▸ DIRECTIONS
State how many lines in the listing below include the string "miljø". The answer is the number alone.
RECORDS FOR THIS TASK section start
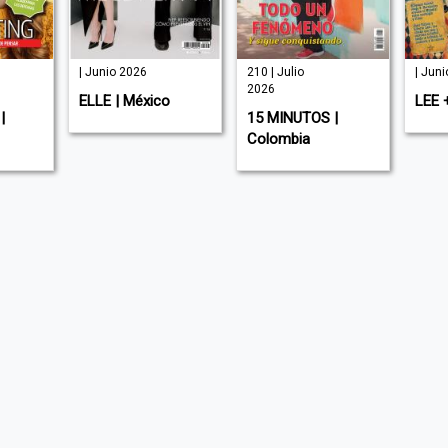
| Junio 2026
210 | Julio
| Jun
2026
ELLE | México
LEE 
|
15 MINUTOS |
Colombia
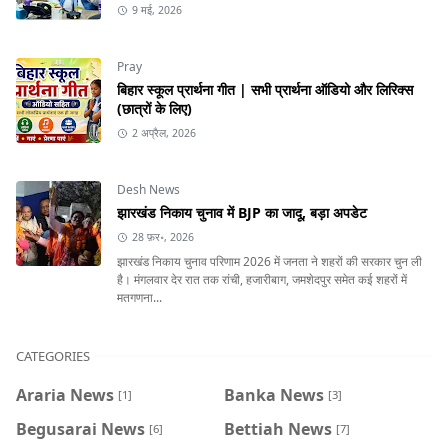
9 मई, 2026
Pray
बिहार स्कूल प्रार्थना गीत | सभी प्रार्थना ऑडियो और लिरिक्स
(छात्रों के लिए)
2 अप्रैल, 2026
Desh News
झारखंड निकाय चुनाव में BJP का जादू, बड़ा अपडेट
28 फ़र॰, 2026
झारखंड निकाय चुनाव परिणाम 2026 में जनता ने शहरों की सरकार चुन ली
है। मंगलवार देर रात तक रांची, हजारीबाग, जमशेदपुर समेत कई शहरों में
मतगणना...
CATEGORIES
Araria News
Banka News
[1]
[3]
Begusarai News
Bettiah News
[6]
[7]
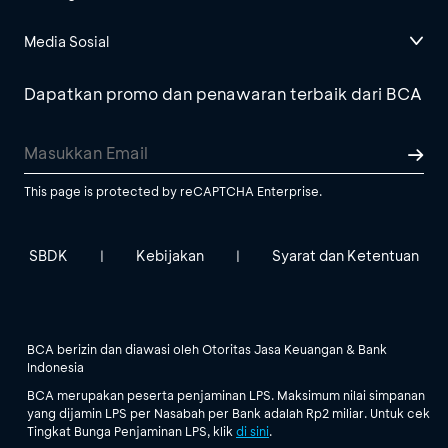
Media Sosial
Dapatkan promo dan penawaran terbaik dari BCA
This page is protected by reCAPTCHA Enterprise.
SBDK
Kebijakan
Syarat dan Ketentuan
|
|
BCA berizin dan diawasi oleh Otoritas Jasa Keuangan & Bank
Indonesia
BCA merupakan peserta penjaminan LPS. Maksimum nilai simpanan
yang dijamin LPS per Nasabah per Bank adalah Rp2 miliar. Untuk cek
Tingkat Bunga Penjaminan LPS, klik
di sini
.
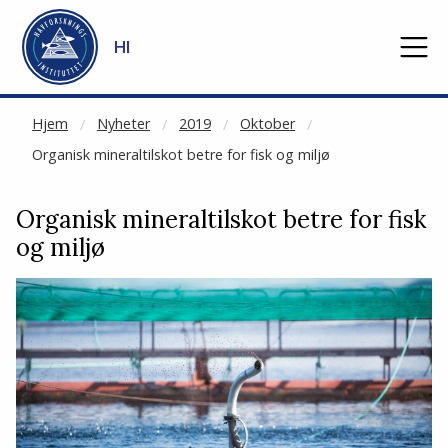
NOT CACHED
Gå til hovedinnhold
HI
Hjem
Nyheter
2019
Oktober
Organisk mineraltilskot betre for fisk og miljø
Organisk mineraltilskot betre for fisk
og miljø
RECORDS FOR THIS TASK section end
▸ ANSWER AREA
2